The whole thing is inexplicable -- except, perhaps, if considered in the context of national television...

Maybe the phenomenal bad taste is aligned to TV pundits' view of what "the people out there want to see and hear". As this usually translates into "the easiest and cheapest programming I can get away with on the air", aka "trash", Eurovision may just fit this bill. On the other hand, Eurovision is hardly a cheap investment, one country at least having invested just over Euro: 0,3 mill. for its "national" representation. That country did not win so, presumably, a much cheaper participation could only have yielded the same results -- or better. I.e. money that could probably have been better spent elsewhere.

In the above light, Italy may have the best view of things: Italy simply refuses to participate!


*Eurovision is a canned show, labelled "song contest", with one rep per participating country. It encompasses European countries as well as Middle East, at present. The list of participant countries may expand further in the future, who knows.

Tuesday, 20 May 2008

Mom's e-market value: porn is the best business

Well, we all suspected as much. And it can be thinly disguised as erotic art. It can genuinely be erotic and artistic - sometimes.

But just how good business it actually is, seems to be anybody's guess.
Well, here is someone's guess:
$ +130 billion, or... € +100 billion!
How much of that is internet? I really do not know.
Another guess-ti-rumour has it that General Motors has more revenue through its entertainment investments than the better-known automotive interests... while this seems unlikely, it nevertheless offers an
interesting sideline to the matter.

All sorts of interesting sites with experiments /projects have virtually surfaced; some purport to be amateur-run (but requiring paid subscription). Others are real projects uniting people who are trying to combat the fetishistic attitude and the voyeurism that makes glamour porn as big as it is boring.
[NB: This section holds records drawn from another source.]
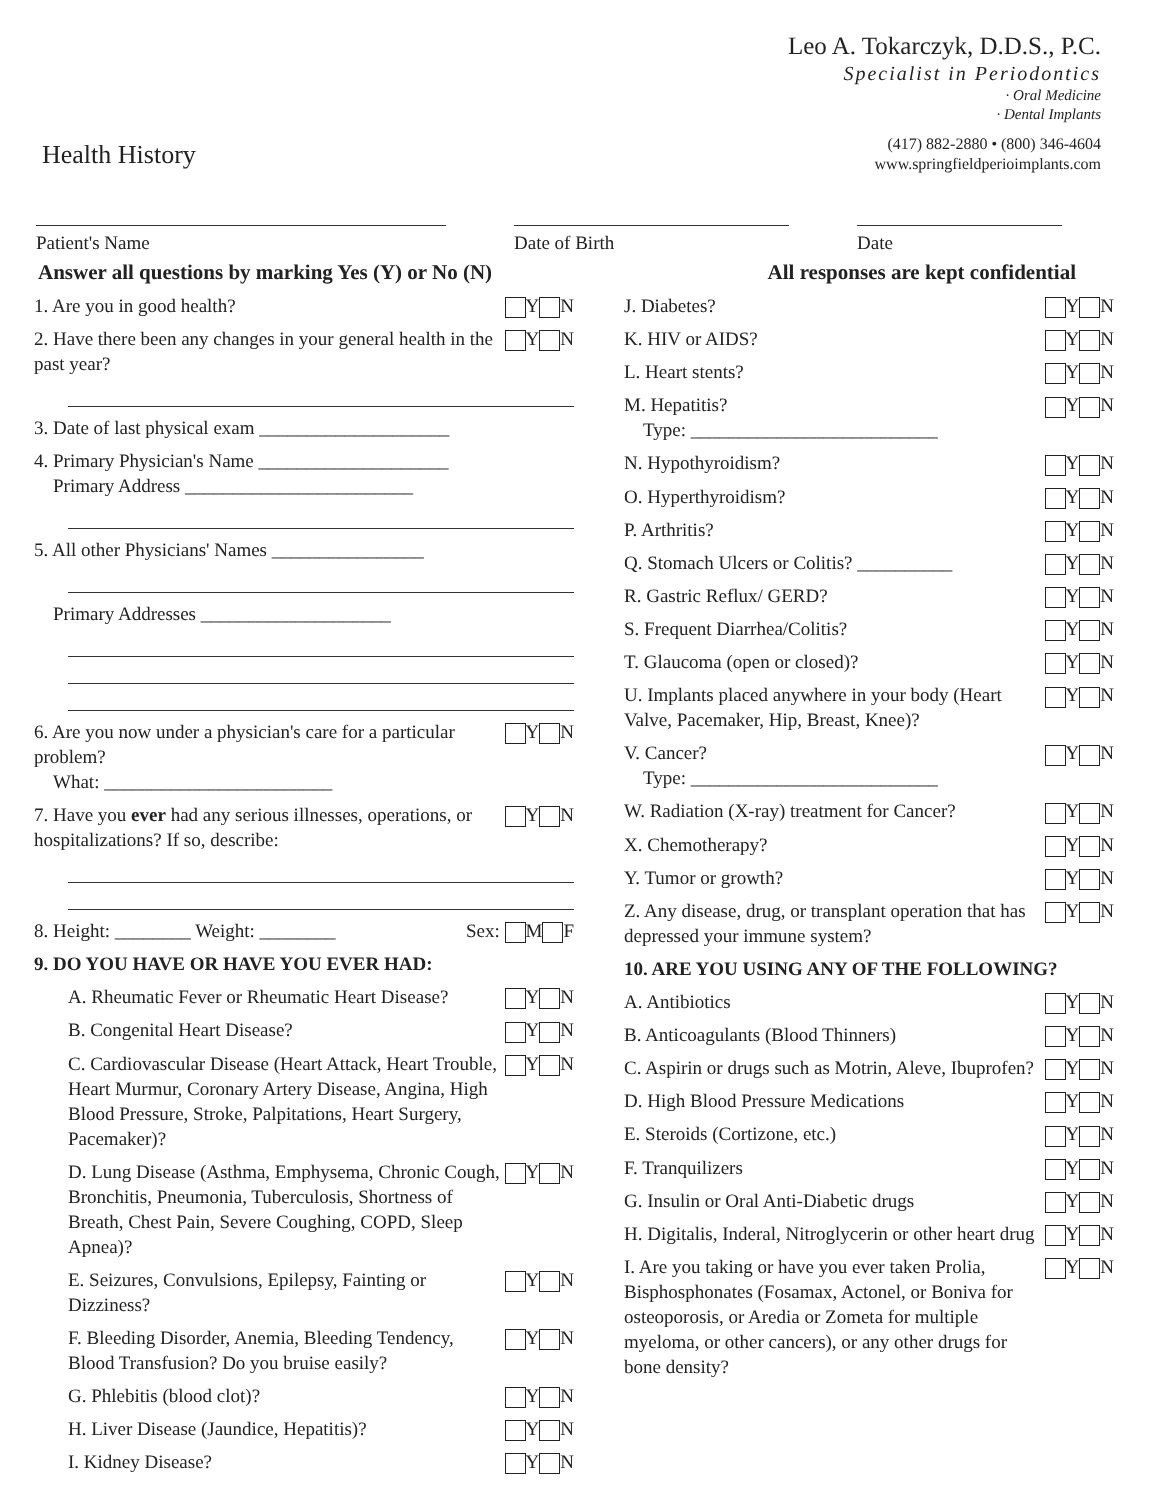Health History
Leo A. Tokarczyk, D.D.S., P.C.
Specialist in Periodontics
· Oral Medicine
· Dental Implants
(417) 882-2880 • (800) 346-4604
www.springfieldperioimplants.com
Patient's Name Date of Birth Date
Answer all questions by marking Yes (Y) or No (N) All responses are kept confidential
1. Are you in good health? Y N
2. Have there been any changes in your general health in the past year? Y N
3. Date of last physical exam ____________________
4. Primary Physician's Name ____________________
Primary Address ________________________
5. All other Physicians' Names ________________
Primary Addresses ____________________
6. Are you now under a physician's care for a particular problem?
What: ________________________ Y N
7. Have you ever had any serious illnesses, operations, or hospitalizations? If so, describe: Y N
8. Height: ________ Weight: ________ Sex: M F
9. DO YOU HAVE OR HAVE YOU EVER HAD:
A. Rheumatic Fever or Rheumatic Heart Disease? Y N
B. Congenital Heart Disease? Y N
C. Cardiovascular Disease (Heart Attack, Heart Trouble, Heart Murmur, Coronary Artery Disease, Angina, High Blood Pressure, Stroke, Palpitations, Heart Surgery, Pacemaker)? Y N
D. Lung Disease (Asthma, Emphysema, Chronic Cough, Bronchitis, Pneumonia, Tuberculosis, Shortness of Breath, Chest Pain, Severe Coughing, COPD, Sleep Apnea)? Y N
E. Seizures, Convulsions, Epilepsy, Fainting or Dizziness? Y N
F. Bleeding Disorder, Anemia, Bleeding Tendency, Blood Transfusion? Do you bruise easily? Y N
G. Phlebitis (blood clot)? Y N
H. Liver Disease (Jaundice, Hepatitis)? Y N
I. Kidney Disease? Y N
J. Diabetes? Y N
K. HIV or AIDS? Y N
L. Heart stents? Y N
M. Hepatitis?
Type: __________________________ Y N
N. Hypothyroidism? Y N
O. Hyperthyroidism? Y N
P. Arthritis? Y N
Q. Stomach Ulcers or Colitis? __________ Y N
R. Gastric Reflux/ GERD? Y N
S. Frequent Diarrhea/Colitis? Y N
T. Glaucoma (open or closed)? Y N
U. Implants placed anywhere in your body (Heart Valve, Pacemaker, Hip, Breast, Knee)? Y N
V. Cancer?
Type: __________________________ Y N
W. Radiation (X-ray) treatment for Cancer? Y N
X. Chemotherapy? Y N
Y. Tumor or growth? Y N
Z. Any disease, drug, or transplant operation that has depressed your immune system? Y N
10. ARE YOU USING ANY OF THE FOLLOWING?
A. Antibiotics Y N
B. Anticoagulants (Blood Thinners) Y N
C. Aspirin or drugs such as Motrin, Aleve, Ibuprofen? Y N
D. High Blood Pressure Medications Y N
E. Steroids (Cortizone, etc.) Y N
F. Tranquilizers Y N
G. Insulin or Oral Anti-Diabetic drugs Y N
H. Digitalis, Inderal, Nitroglycerin or other heart drug Y N
I. Are you taking or have you ever taken Prolia, Bisphosphonates (Fosamax, Actonel, or Boniva for osteoporosis, or Aredia or Zometa for multiple myeloma, or other cancers), or any other drugs for bone density? Y N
On the other hand, it seems that the Internet has also brought together people of unconventional and politically incorrect persuasions (see opposite). Interestingly enough, people who probably thought they belonged to a deviant category and shunned from revealing their fantasies even to a psychiatrist, now find their virtual brethren...

So, whether it is for the love or for the money -- or both -- the Internet erotics & porn has done a lot to bring people together! No?
Shall we, all together now: two cheers for pornography!



Tuesday, 13 May 2008

Couldn't we "liberate" them, instead? 100.000 dead in Myanmar

and more than 2 million living in appalling conditions even by television standards, which makes it horrible indeed.

But "logistical bottlenecks" are slowing down the distribution of aid... whatever part of that aid is destined for its original recipients, that is. And in the face of this, the local regime does not look kindly upon "foreign goody-goody do-gooders", while more people are poised to, just to drive the message home, to die, to croak, to kick the bucket. AND THEY ARE NOT ALLOWING ANY AID to GO IN (but a trickle).

How affirmative and assertive of them. How good for us, to be so far away from all the fracas, too!

Since the Myanmar junta we once liked is not dancing to our tune any more and I think we don't like therefore and since, by the time I finish writing this, a few more people will have died and a few more body-masters will have set up shop to soon start shipping boatloads of refugees... couldn't we save them, in a jiffy???

I.e. instead of sending help to buy our sleep, why not invade the place instead and thereby liberate them.

We are saving Iraq et alia in this way, and they did not even have a cyclone.

In the old times, the Soviets entered a country and saved and liberated its inhabitants. Now that they gave up on such charity, it is up to the West to do the job.